Philip Roth, morto il 22 maggio a 85 anni, svela altri aspetti della sua anima e della sua scrittura in Perché scrivere? Saggi 1960-2013 che uscirà per Einaudi, nelle Frontiere, alla fine di ottobre di quest’anno.
Si tratta dell’edizione definitiva dei suoi saggi, nella traduzione di Norman Gobetti, in cui l’autore Premio Pulitzer di «Pastorale americana» è come se intrattenesse un dialogo con la sua opera narrativa rivelandoci al tempo stesso le sue tante passioni, ma anche l’acutezza del suo sguardo sul presente.

Una raccolta di interventi che è una sorta di affresco finale del suo percorso letterario e della sua eredità dove spiccano i saggi letterari degli anni ‘60 e ‘70 e che include le conversazioni e le interviste con altri scrittori, molti dei quali sono europei, che fanno parte della collezione «Chiacchiere di bottega» e una sezione di saggi di cui alcuni pubblicati qui da Einaudi per la prima volta.

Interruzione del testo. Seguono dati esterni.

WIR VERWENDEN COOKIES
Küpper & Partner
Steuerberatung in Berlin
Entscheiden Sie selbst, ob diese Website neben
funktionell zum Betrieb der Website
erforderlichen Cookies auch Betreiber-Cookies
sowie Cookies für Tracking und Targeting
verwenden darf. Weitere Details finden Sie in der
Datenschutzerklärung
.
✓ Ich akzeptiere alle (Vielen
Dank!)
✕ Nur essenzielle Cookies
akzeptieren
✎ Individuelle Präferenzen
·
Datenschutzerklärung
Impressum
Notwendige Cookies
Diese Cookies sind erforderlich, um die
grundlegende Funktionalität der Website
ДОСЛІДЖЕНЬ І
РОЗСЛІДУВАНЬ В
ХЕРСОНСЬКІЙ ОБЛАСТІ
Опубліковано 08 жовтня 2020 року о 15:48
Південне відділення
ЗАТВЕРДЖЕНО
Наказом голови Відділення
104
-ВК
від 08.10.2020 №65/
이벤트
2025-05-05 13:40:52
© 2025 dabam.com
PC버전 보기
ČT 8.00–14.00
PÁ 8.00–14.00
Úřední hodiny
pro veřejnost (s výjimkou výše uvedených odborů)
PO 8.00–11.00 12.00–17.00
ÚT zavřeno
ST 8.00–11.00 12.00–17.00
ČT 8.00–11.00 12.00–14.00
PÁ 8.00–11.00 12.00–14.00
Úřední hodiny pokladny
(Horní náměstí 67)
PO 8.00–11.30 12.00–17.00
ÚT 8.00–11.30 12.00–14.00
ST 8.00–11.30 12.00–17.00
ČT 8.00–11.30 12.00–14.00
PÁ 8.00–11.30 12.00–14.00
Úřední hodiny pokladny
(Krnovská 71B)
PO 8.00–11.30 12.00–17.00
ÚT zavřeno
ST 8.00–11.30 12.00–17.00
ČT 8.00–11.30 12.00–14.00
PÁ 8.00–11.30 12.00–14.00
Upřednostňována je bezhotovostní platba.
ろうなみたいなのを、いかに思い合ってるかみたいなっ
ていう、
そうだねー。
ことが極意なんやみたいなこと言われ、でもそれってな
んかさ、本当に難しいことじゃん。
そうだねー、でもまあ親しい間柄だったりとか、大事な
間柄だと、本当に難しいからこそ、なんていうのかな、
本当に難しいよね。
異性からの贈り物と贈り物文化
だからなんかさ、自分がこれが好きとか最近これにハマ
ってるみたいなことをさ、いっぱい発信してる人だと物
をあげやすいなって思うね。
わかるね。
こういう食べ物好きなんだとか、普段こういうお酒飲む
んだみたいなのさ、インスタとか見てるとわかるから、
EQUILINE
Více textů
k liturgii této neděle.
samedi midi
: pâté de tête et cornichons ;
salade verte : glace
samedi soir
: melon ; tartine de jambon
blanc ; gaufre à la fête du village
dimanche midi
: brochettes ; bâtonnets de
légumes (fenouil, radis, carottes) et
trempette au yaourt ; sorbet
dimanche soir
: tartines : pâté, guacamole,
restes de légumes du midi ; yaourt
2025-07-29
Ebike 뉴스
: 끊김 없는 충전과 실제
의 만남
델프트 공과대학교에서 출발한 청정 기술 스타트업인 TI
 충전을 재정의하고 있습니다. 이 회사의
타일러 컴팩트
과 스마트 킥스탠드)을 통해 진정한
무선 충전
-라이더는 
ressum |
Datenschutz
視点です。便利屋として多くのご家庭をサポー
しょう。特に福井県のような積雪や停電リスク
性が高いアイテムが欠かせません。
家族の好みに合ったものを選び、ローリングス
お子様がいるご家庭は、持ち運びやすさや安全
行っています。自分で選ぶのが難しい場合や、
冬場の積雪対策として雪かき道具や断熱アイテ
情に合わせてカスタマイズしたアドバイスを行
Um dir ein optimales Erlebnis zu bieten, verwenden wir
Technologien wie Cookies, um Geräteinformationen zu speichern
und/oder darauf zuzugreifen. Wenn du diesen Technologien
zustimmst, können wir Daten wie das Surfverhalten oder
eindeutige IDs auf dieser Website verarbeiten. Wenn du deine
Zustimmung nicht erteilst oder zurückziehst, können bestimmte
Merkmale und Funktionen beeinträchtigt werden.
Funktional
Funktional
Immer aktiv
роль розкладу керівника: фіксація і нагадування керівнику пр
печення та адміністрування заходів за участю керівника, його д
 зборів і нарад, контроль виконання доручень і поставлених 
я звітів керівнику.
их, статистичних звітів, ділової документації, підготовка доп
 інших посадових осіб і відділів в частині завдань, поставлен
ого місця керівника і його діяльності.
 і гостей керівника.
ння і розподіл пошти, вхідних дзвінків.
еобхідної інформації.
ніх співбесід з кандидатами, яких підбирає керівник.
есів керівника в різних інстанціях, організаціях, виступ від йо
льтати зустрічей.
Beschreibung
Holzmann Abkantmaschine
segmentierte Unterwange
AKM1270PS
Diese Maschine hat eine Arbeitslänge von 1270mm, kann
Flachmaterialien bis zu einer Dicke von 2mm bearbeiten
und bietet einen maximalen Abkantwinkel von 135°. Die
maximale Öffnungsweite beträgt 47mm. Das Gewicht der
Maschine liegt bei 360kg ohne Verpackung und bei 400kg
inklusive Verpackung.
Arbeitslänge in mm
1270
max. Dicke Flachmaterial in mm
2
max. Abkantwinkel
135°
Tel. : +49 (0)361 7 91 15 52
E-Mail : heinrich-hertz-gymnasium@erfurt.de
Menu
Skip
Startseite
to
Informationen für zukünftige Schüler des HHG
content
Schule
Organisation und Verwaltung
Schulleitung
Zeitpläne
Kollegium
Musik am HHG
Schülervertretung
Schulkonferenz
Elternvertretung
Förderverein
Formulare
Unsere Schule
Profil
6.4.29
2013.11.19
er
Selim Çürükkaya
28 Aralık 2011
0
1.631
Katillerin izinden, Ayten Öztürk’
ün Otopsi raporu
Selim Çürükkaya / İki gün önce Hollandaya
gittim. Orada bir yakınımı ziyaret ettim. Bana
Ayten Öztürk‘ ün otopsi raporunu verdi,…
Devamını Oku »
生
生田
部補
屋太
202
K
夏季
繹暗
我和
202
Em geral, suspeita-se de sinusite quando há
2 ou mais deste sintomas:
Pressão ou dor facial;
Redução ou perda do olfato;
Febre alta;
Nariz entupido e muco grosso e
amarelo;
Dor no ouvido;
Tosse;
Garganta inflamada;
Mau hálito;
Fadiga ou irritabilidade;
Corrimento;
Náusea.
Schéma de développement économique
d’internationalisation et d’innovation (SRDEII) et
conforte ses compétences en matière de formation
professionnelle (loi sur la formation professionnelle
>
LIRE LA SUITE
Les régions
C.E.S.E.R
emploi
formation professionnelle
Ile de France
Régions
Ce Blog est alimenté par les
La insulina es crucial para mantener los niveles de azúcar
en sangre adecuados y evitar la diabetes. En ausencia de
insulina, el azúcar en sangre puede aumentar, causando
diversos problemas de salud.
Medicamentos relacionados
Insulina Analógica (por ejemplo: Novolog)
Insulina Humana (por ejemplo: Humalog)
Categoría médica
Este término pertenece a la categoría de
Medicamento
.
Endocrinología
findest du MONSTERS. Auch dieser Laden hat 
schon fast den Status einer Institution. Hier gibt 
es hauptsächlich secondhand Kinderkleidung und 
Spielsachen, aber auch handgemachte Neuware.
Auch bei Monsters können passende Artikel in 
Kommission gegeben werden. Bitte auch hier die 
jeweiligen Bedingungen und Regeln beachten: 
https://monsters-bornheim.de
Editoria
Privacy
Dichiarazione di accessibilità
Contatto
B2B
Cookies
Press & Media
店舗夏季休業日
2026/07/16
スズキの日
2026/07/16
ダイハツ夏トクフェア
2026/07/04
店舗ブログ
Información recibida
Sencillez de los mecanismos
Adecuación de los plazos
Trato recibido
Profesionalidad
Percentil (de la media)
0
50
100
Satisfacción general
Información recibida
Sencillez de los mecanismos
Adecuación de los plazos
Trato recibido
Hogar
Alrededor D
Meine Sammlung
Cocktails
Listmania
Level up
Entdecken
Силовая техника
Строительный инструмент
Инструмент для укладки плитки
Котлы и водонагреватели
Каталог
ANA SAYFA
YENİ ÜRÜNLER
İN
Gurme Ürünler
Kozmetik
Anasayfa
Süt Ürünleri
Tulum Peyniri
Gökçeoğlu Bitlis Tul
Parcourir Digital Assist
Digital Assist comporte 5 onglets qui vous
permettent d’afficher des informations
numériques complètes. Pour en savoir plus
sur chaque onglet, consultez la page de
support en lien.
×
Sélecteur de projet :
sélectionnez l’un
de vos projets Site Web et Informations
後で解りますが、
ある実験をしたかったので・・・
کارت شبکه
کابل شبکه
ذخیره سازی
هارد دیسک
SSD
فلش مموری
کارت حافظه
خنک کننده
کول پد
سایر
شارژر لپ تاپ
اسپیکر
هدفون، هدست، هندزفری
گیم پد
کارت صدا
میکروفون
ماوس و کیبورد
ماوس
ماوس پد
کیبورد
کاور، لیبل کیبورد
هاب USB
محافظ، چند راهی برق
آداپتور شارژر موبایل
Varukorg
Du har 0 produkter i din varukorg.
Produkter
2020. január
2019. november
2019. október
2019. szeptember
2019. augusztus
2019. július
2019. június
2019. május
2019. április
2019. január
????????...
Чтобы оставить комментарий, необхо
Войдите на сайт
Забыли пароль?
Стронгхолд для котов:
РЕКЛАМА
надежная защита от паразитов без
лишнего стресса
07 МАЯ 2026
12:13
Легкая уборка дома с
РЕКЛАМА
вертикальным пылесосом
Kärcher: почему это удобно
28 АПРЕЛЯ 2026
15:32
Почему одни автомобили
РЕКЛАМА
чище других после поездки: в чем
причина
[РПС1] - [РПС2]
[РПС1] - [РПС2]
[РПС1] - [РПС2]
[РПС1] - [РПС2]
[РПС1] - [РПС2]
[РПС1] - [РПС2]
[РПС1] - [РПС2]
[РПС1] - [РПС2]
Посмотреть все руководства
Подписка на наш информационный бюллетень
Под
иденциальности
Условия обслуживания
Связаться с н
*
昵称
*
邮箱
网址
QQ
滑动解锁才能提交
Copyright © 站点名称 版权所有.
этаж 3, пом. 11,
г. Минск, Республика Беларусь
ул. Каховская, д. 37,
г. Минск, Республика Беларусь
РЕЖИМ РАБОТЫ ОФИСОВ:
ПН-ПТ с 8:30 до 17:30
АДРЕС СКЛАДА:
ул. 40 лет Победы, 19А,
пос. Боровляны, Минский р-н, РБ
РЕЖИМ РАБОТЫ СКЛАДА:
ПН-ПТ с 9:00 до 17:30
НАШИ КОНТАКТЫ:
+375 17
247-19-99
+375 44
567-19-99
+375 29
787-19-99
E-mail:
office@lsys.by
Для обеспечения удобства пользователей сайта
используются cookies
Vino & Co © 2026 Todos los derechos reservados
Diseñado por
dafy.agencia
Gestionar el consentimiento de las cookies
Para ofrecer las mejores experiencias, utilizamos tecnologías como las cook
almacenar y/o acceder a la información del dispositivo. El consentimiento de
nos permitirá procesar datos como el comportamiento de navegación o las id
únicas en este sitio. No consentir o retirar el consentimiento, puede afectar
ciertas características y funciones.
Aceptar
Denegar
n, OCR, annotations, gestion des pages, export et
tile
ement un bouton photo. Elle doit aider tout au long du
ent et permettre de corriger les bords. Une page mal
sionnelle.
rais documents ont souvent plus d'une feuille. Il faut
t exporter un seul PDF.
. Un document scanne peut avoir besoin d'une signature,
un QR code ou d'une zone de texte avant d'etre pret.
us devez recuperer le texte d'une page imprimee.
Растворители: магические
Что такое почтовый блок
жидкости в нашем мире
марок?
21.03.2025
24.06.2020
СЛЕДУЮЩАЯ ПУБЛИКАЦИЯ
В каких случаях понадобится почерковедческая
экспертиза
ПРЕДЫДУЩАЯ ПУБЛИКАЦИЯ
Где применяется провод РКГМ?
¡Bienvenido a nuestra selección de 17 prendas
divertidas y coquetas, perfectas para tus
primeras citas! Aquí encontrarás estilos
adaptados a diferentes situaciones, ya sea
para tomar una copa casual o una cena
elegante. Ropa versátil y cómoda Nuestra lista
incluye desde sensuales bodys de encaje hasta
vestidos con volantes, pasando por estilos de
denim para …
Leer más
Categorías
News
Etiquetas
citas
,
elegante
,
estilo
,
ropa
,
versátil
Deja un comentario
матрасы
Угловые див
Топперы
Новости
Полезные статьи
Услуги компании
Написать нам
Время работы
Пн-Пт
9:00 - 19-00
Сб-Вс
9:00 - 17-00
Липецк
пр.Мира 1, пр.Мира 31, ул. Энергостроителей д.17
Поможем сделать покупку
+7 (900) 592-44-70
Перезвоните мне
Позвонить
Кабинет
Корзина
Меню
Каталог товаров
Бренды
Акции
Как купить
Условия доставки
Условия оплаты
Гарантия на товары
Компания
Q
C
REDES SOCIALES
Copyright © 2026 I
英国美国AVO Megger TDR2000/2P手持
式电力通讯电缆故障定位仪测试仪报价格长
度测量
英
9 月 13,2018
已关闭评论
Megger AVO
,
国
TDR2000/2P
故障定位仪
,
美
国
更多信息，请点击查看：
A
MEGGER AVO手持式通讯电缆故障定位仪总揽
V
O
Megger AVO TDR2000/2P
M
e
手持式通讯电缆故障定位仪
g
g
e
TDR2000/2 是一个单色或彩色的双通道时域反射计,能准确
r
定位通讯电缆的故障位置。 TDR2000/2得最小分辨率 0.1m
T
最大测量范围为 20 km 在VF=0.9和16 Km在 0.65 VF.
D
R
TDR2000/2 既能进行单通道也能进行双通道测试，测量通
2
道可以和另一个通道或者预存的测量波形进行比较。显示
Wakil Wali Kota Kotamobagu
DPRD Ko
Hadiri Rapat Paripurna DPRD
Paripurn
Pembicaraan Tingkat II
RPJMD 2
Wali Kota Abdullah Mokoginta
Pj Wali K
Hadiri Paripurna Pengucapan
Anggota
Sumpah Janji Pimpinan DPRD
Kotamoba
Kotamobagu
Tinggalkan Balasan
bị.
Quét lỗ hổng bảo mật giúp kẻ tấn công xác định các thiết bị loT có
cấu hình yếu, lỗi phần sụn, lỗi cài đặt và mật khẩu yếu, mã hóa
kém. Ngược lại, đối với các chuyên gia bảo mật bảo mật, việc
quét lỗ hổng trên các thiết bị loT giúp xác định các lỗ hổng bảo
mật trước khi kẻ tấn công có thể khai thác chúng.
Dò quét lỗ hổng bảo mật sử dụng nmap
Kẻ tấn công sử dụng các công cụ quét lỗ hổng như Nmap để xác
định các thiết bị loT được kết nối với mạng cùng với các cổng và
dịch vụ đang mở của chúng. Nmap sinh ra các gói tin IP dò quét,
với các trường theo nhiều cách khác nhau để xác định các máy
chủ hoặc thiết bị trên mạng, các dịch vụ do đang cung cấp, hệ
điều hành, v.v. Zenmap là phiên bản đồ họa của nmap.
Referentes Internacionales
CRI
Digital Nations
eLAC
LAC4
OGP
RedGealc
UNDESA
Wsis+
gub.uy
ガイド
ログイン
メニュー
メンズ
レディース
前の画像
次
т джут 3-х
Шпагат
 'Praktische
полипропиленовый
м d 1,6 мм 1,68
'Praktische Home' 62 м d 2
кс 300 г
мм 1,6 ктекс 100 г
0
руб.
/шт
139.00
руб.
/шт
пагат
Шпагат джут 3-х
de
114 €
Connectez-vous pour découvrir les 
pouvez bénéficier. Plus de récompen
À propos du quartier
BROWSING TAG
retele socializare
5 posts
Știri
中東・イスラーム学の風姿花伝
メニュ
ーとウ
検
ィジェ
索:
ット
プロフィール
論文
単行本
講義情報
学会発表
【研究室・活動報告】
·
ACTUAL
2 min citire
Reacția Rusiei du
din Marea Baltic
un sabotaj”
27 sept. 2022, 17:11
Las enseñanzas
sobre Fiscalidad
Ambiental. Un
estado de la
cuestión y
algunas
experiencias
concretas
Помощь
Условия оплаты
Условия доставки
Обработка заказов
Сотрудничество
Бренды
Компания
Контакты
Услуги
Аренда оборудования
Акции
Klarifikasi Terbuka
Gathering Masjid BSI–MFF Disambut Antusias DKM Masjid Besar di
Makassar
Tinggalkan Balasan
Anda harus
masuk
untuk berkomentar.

Tra le interviste di «Chiacchiere di bottega», spiccavano anche quelle con Primo Levi a Torino, al quale Roth chiede di visitare, oltre alla casa dove vive (e dove poi si suicidò), la fabbrica chimica dove l’autore di «Se questo è un uomo» ha passato gran parte della sua esistenza prima come chimico e poi come dirigente.

E poi quella a Milan Kundera con cui affronta a Londra e nel Connecticut il tema del totalitarismo e del destino del romanzo e ad Edna ÒBrien con cui parla del suo «esilio volontario» dall’Irlanda.